Canada Pension Plan Investment Board scored across-the-board investment gains in its most recent quarter, matching returns from a benchmark that it uses to evaluate its performance.
CPPIB, the investment manager for the Canada Pension Plan, reported a 5-per-cent return, after investment costs, for the three months ended Sept. 30. CPPIB’s “reference portfolio” of global stocks and bonds, which it says represents a passive approach to investing, returned just over 5 per cent in the quarter in Canadian dollars.
CPPIB’s broad blend of investments – including stocks, bonds, real estate, private equity and infrastructure – helped as stock markets crashed in February and March owing to fears of the economic impact of COVID-19. CPPIB posted a loss of just 3.7 per cent in the quarter ended March 31 as global stock markets saw losses of 20 per cent or more.
When equities roared back to life in the June 30 quarter, however, CPPIB lagged badly with a 5.6-per-cent return – a dozen percentage points behind many major stock indexes. The results for the quarter ended Sept. 30, announced on Monday, erased the wild dichotomies.
CPPIB said the fund’s 10-year and five-year annualized returns, net of costs, are 10.5 per cent and 9.5 per cent, respectively. CPPIB closed the quarter with $456.7-billion in assets.
Chief executive Mark Machin cited gains in public and private equity holdings as contributing to the latest quarter’s returns, noting they were tempered when stock markets retracted in September. Mr. Machin said in a statement that CPPIB is “cautious about the months ahead given the highly uncertain economic fallout of COVID-19 and its effect on markets.”
Separately, CPPIB filed documents with U.S. securities regulators showing it cut its holdings in Shopify Inc. by 74 per cent, leaving it with 99,978 shares, valued at US$102-million, according to an analysis by Bloomberg. (All numbers in the filings are as of Sept. 30.)
The board also cut holdings in the pharmaceutical and health sector, with its Amgen Inc. position down 99 per cent to US$1.99-million, AbbVie Inc. down 60 per cent to US$90.1-million and Johnson & Johnson down 33 per cent to US$392.1-million.
CPPIB loaded up on shares of Netflix Inc., adding 625,621 shares to reach a total of 693,575 shares, valued at US$346.8-million.

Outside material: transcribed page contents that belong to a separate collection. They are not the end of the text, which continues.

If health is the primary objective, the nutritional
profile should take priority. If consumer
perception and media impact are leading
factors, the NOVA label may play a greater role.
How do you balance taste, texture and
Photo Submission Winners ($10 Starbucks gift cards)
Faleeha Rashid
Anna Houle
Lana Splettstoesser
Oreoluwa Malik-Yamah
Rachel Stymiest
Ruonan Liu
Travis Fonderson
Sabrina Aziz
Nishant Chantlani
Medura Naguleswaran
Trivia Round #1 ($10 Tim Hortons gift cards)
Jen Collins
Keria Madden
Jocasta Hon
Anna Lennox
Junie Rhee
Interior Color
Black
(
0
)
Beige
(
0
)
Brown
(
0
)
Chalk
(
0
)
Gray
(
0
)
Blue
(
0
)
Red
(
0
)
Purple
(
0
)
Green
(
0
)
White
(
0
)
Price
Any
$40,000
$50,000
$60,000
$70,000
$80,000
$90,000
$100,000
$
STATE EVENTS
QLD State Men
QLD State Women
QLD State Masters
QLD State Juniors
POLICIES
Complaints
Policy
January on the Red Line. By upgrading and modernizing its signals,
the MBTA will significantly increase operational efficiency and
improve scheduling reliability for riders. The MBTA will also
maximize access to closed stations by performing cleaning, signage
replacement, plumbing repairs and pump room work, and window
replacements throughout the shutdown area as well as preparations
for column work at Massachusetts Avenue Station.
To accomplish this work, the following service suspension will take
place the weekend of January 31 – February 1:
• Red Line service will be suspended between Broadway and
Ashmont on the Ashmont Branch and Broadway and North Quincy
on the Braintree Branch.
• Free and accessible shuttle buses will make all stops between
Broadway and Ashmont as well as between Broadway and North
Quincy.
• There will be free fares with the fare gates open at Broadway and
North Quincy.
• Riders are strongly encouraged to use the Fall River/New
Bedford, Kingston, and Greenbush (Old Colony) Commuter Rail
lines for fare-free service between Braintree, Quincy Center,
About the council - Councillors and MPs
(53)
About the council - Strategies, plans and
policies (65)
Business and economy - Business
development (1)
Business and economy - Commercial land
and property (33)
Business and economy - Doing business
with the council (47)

The board also added significantly to its holdings of Mastercard Inc., Amazon.com Inc. and Akamai Technologies Inc.
Its top holdings on U.S. exchanges are Alibaba (US$4.68-billion); Mastercard (US$1.79-billion) IHS Markit Ltd. (US$1.73-billion); Alphabet Inc. ($1.67-billion) and Facebook Inc. (US$1.15-billion). All told, Bloomberg said, CPPIB had US$53.1-billion of U.S.-listed public equities at Sept. 30.
In CPPIB’s own recap of the quarter, it noted a US$50-million investment in Perfect Day Inc., an animal-free dairy maker, its first in its Climate Change Opportunities strategy. It said it has made a commitment to acquire up to US$1-billion of home improvement consumer loans from ECN Capital Corp. The board’s private equity group invested in information technology, software and education companies in the quarter.

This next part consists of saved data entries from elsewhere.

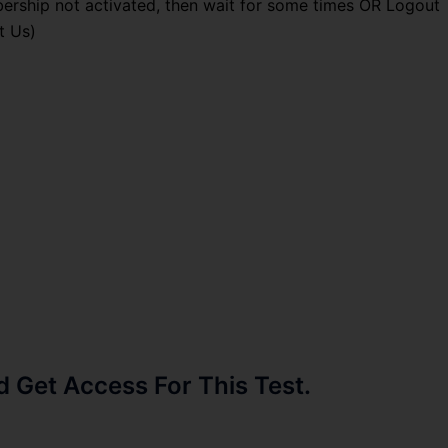
ership not activated, then wait for some times OR Logout
t Us)
Get Access For This Test.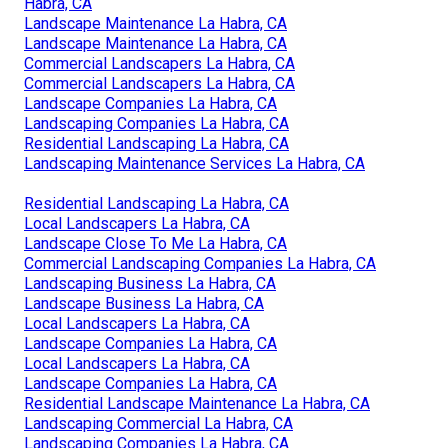
Habra, CA
Landscape Maintenance La Habra, CA
Landscape Maintenance La Habra, CA
Commercial Landscapers La Habra, CA
Commercial Landscapers La Habra, CA
Landscape Companies La Habra, CA
Landscaping Companies La Habra, CA
Residential Landscaping La Habra, CA
Landscaping Maintenance Services La Habra, CA
Residential Landscaping La Habra, CA
Local Landscapers La Habra, CA
Landscape Close To Me La Habra, CA
Commercial Landscaping Companies La Habra, CA
Landscaping Business La Habra, CA
Landscape Business La Habra, CA
Local Landscapers La Habra, CA
Landscape Companies La Habra, CA
Local Landscapers La Habra, CA
Landscape Companies La Habra, CA
Residential Landscape Maintenance La Habra, CA
Landscaping Commercial La Habra, CA
Landscaping Companies La Habra, CA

CPPIB also noted it lost its investment in Neiman Marcus Group LTD LLC when the luxury retailer exited Chapter 11 proceedings in U.S. Bankruptcy Court, but continued to be a majority investor in Mytheresa GmbH, an online ultraluxury fashion retailer. Bloomberg reported last week that Mytheresa is exploring a U.S. initial public offering with a valuation of about US$1-billion to US$1.5-billion, which would blunt the Neiman Marcus losses.
CPPIB also said Monday that Frank Ieraci will become a senior managing director and its global head of active equities. He was previously head of research and portfolio strategy. He replaces Deborah Orida, who moved over to become global head of real assets earlier this year.